Well, maybe… With the Revolutionary War nearly over, most of the Continental Army camped about sixty miles from New York City, in Newburgh. Some of its officers decided that they were unhappy with the pension offered them by Congress and threatened not to disband at war’s end. It’s not entirely clear what the leaders of this clique intended, but as their frustration grew and the conspiracy deepened, Washington interceded, delivering what’s come to be known as the “Newburgh Address” to his officers. After reassuring them that Congress would treat them well, he issued a stern warning:

…let me conjure you, in the name of our common country, as you value your own sacred honor, as you respect the rights of humanity, and as you regard the military and national character of America, to express your utmost horror and detestation of the man who wishes, under any specious pretenses, to overturn the liberties of our country, and who wickedly attempts to open the floodgates of civil discord and deluge our rising empire in blood.

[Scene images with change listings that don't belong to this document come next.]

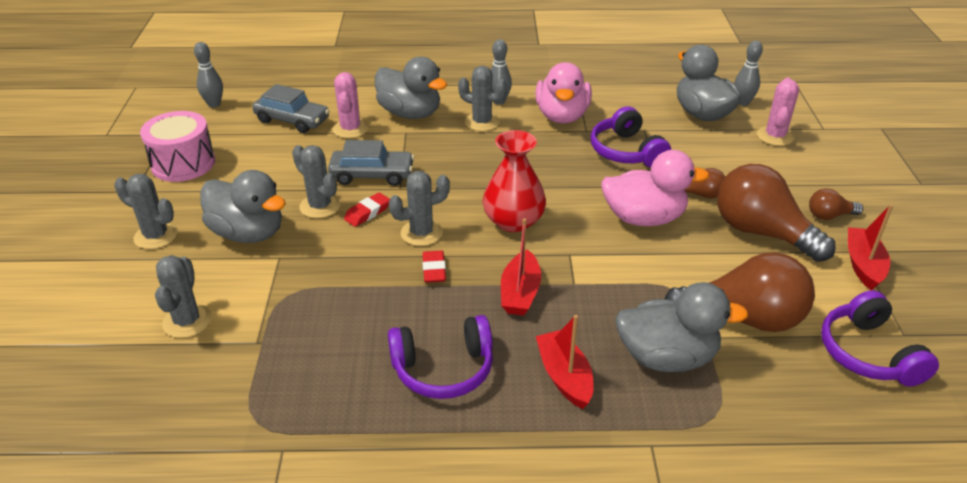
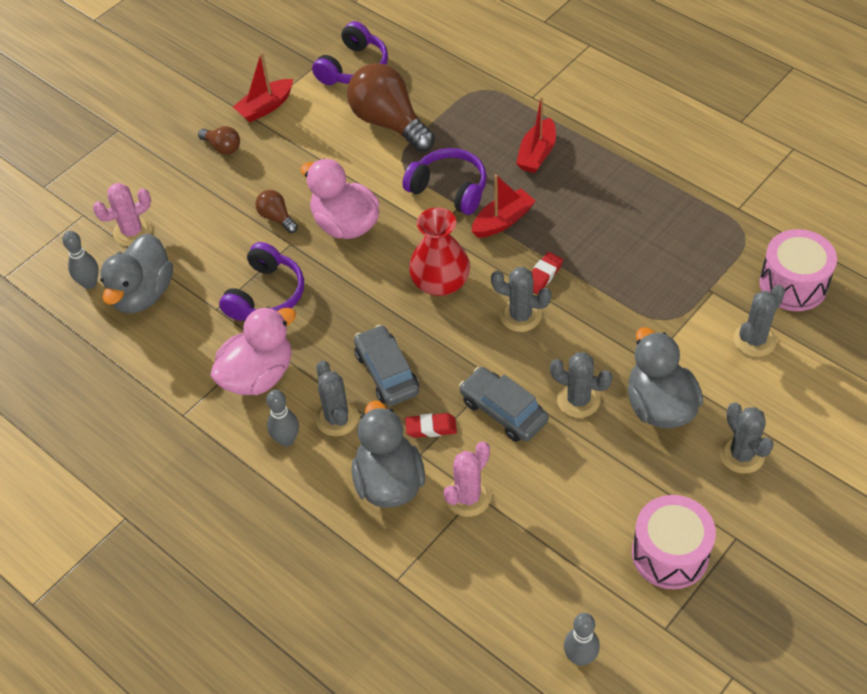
camera: 135 degrees left, 15 degrees up
(169, 395) = (793, 284): none -> pink drum
(292, 120) = (514, 556): grey car -> grey car (387, 373)
(320, 206) = (578, 400): grey cactus -> grey cactus turned 60 degrees counterclockwise
(367, 213) = (544, 365): red eraser -> red eraser (431, 428)
(443, 369) = (604, 200): purple headphones -> purple headphones (449, 189)
(666, 357) = (465, 129): grey duck -> none
(761, 233) = (286, 164): brown light bulb -> none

Unable to read a letter from Congress, he took out his new reading glasses and confessed, “Gentlemen, you will permit me to put on my spectacles, for I have not only grown gray but almost blind in the service of my country.”

At which point everyone cried. Then 200 years later I did the same thing when my brother and I watched Barry Bostwick reenact this moment while playing the title role in the rather soapy miniseries George Washington.

March 12, 1912: Lightnin’ Hopkins is born

Or Sam John Hopkins, to his parents in Centerville, Texas. But thanks to the influence of Blind Lemon Jefferson, Sam became Lightnin’, one of the greatest blues guitarists of all time.

By the way… According to this chart, my “blues name” would be pretty awesome: Sticky Bones Jones.

March 15, 1956: My Fair Lady premiered on Broadway

Starring Rex Harrison as Henry Higgins and Julie Andrews as Eliza Doolittle, the musical ran for over 2000 performances, spawned a cast album that topped the charts, and (with the unfortunate substitution of Audrey Hepburn for Andrews) was filmed in 1964.

It was also converted, by yours truly, into a rather elaborate, musical theatrical piece of Frasier fan fiction in which Niles tried to tutor Daphne. (This during a few weeks in the fall of 2001 when I became desperate to put off completing my dissertation.) Fortunately, this seems to have disappeared into the mists of pre-Google history… And if it hasn’t, don’t let me know.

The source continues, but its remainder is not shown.